The UCT type methods give a StdDev of about 4e12 for Perft(12) for 100e6 random walks it seems. But a random walk is 12 nodes. So a cost of
4e12 * sqrt(12 * 100e6)=1.4e17
The data posted by HGM for 5 ply fullwith 500e6 nodes search seems to give a StdDev
of 0.012% which comes down to 7.5e12. So a total cost of
7.5e12*sqrt(500e6)=1.7e17
So in this case UCT seems somewhat better. At the cost of a much more complex implementation however.
EDIT:
I am assuming that in HGM's date "nodes" means all nodes visited. Not just leaf
nodes.
If we do the count with leaf nodes then UCT is much farther ahead but this is
probably unfair as one should really count the number of move generation
calls and not the number of leaf nodes.
EDIT2:
The latter remark immediately suggests an optimization in Peter's method. Rather
than do a single random walk at a node, do several. This saves calls to GenMoves.

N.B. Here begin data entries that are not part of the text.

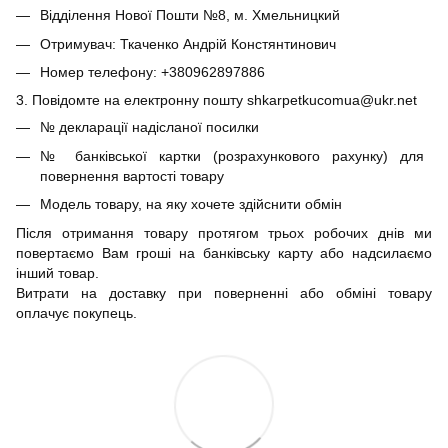
Відділення Нової Пошти №8, м. Хмельницкий
Отримувач: Ткаченко Андрій Констянтинович
Номер телефону: +380962897886
3. Повідомте на електронну пошту shkarpetkucomua@ukr.net
№ декларації надісланої посилки
№ банківської картки (розрахункового рахунку) для
повернення вартості товару
Модель товару, на яку хочете здійснити обмін
Після отримання товару протягом трьох робочих днів ми
повертаємо Вам гроші на банківську карту або надсилаємо
інший товар.
Витрати на доставку при поверненні або обміні товару
оплачує покупець.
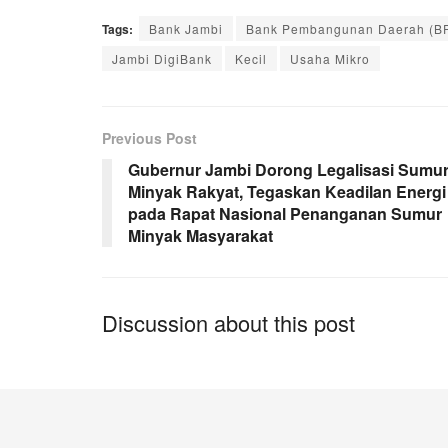
Tags:
Bank Jambi
Bank Pembangunan Daerah (B
Jambi DigiBank
Kecil
Usaha Mikro
Previous Post
Gubernur Jambi Dorong Legalisasi Sumu
Minyak Rakyat, Tegaskan Keadilan Energi
pada Rapat Nasional Penanganan Sumur
Minyak Masyarakat
Discussion about this post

The latter remark immediately suggests an optimization in Peter's method. Rather
than do a single random walk at a node, do several. This saves calls to GenMoves.
Of course this is not entirely clear as doing multiple random walks nodes higher in the tree leaves less resources for doing random walks at the root. This is again an optimization problem.
The latter remark immediately suggests an optimization in Peter's method. Rather
than do a single random walk at a node, do several. This saves calls to GenMoves.
Of course this is not entirely clear as doing multiple random walks nodes higher in the tree leaves less resources for doing random walks at the root. This is again an optimization problem.
I already tried this approach. With my implementation of Peter's method I selected exactly two instead of exactly one random move. The results were horrible, the "Error" value was huge, so I immediately discarded it.
A possible explanation immediately comes into mind from your last remark. For depth=12 and fullDepth=3, for instance, selecting two moves instead of one increases the number of random walks per full-width leaf by a factor of 2^(12-3-1)=256. Keeping the total effort constant (measured in total number of nodes visited - btw I fully agree that measuring this way makes a lot of sense) means starting only 1/256 of the previous number of walks from the root. The overall number of paths from root to leaf is of course the same but the nature of these paths is different. Many of these paths have a common beginning (starting from first selective ply!) and differ only towards the leaves, since at each selective node you "fork" the path. So I could imagine that this is counter-productive for getting enough randomness.
Maybe someone else is more successful with that idea.